There are innumerable health related apps available for everything from
monitoring your blood pressure to finding wheelchair accessible restaurants.
Many apps have the potential to help stroke survivors and their families. They include support for communication difficulties, mobility problems and general organization. There are so many apps available in this sector that we can only provide a sample from some of the relevant categories.
- Possible Benefits for Stroke
Speech generating apps and picture exchange apps typically ask the user to select from a set of categories until they find the right image; for example you might choose from a list of headings to find images that help to convey your message. Some apps then speak the word or sentence while others simply provide a picture for the user to show. Examples of these apps include Proloquo2go and GraceApp.
There are also apps based on the exercises you might do during a session with your therapist. Talk Around It1 apps present word finding exercises used by many speech and language pathologists. In this app you are asked to name an object with the support of spoken, sound and written cues.
Apps that help with everyday tasks include iDress for Weather which shows you examples of clothes that are suitable for the weather in your area that day. StepByStep presents exercises that help with problem solving and sequencing. The app presents pictures of steps involved in every day tasks like getting dressed and then asks you to put them in the correct order. Pocket Physio is an example of a physical therapy app. It includes videos that explain how to walk down stairs, use a frame and perform numerous exercises.

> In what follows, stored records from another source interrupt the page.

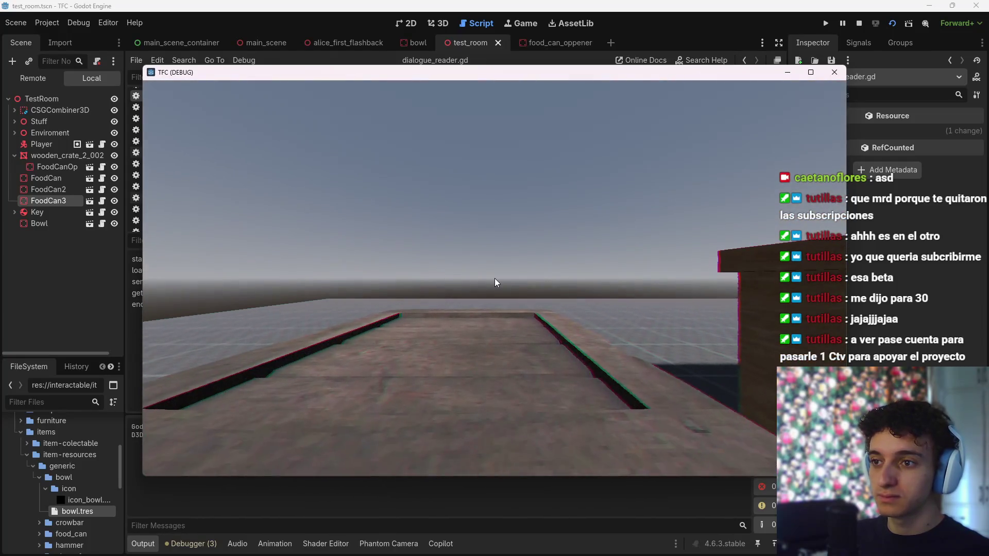
click(514, 277)
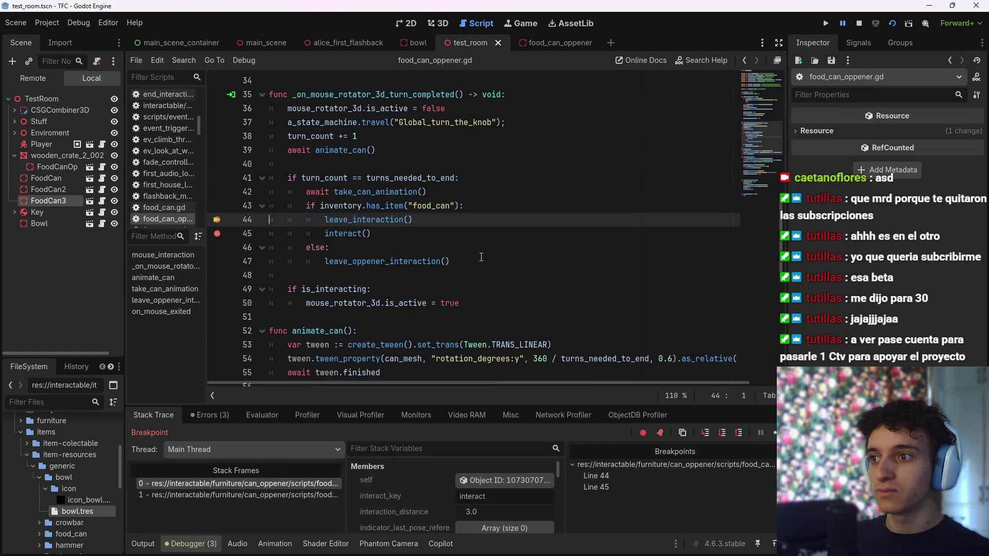
Step over the line 44 breakpoint, add one on line 19, continue, then stop the debug session
click(774, 432)
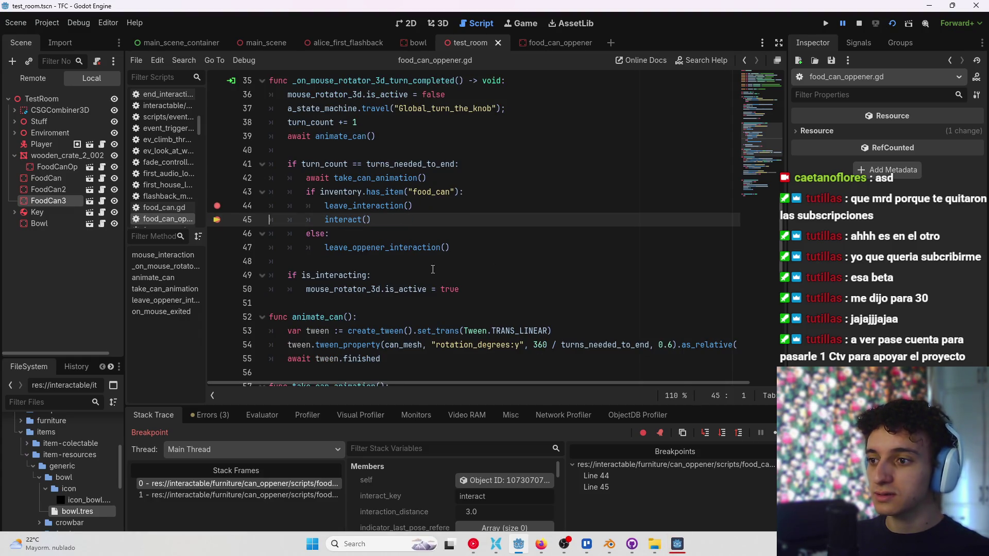
scroll(350, 304, up, 3)
scroll(350, 305, down, 1)
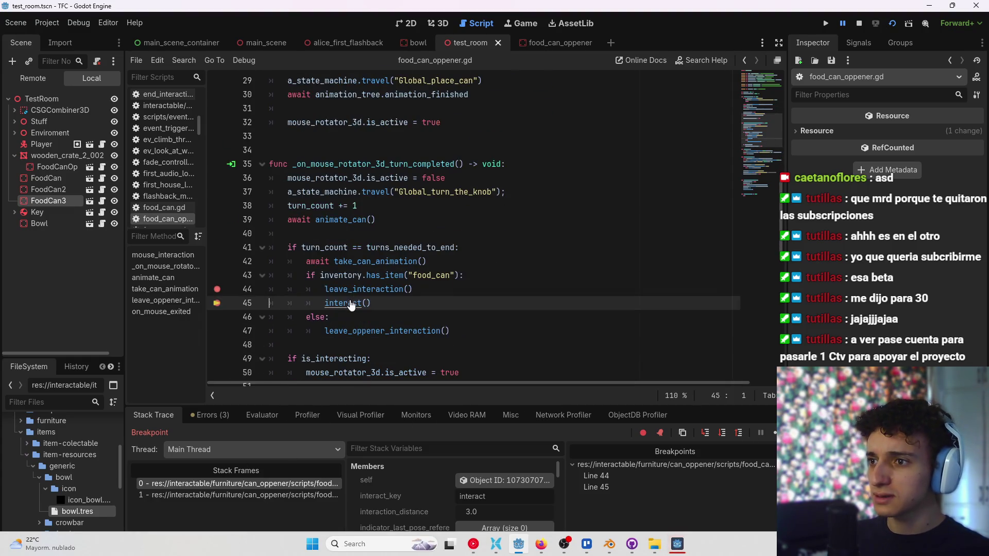
scroll(275, 238, up, 7)
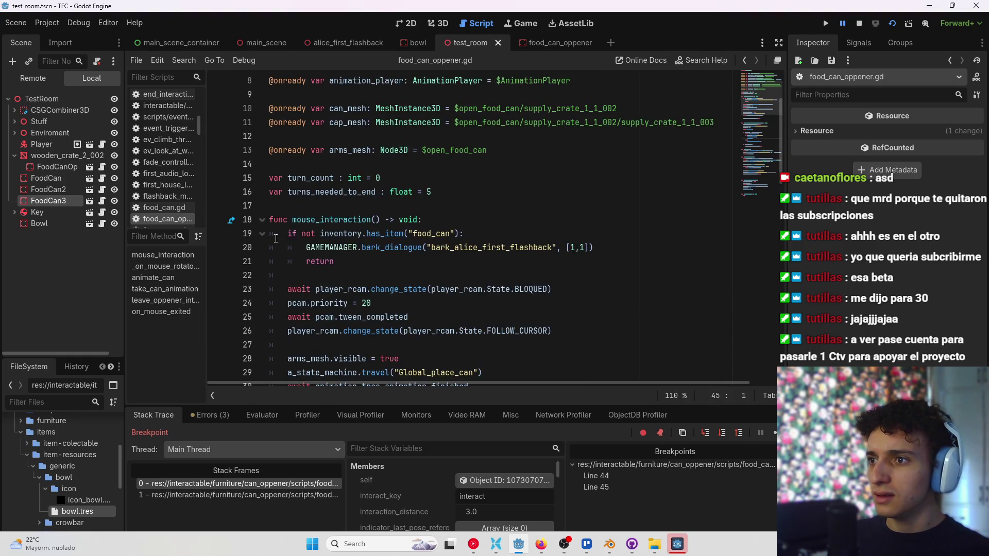
click(218, 234)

There is also a range of apps to keep you organized such as MediSafe app reminds you when to take your medications. The Life 360 Family Locator is a free app that helps you to track the location of family members. There are also apps for daily tasks, medical histories, shopping, appointments and the list goes on.
Arguments against using Apps for stroke
- There are very few clinical trials or high quality research papers to prove that apps are effective in the ways they claim. However, several apps are developed in line with well researched and commonly used therapies.
- There is very little objective advice about apps in general. In the health sector it is common to find that the app review sites are written by the same people who developed the apps.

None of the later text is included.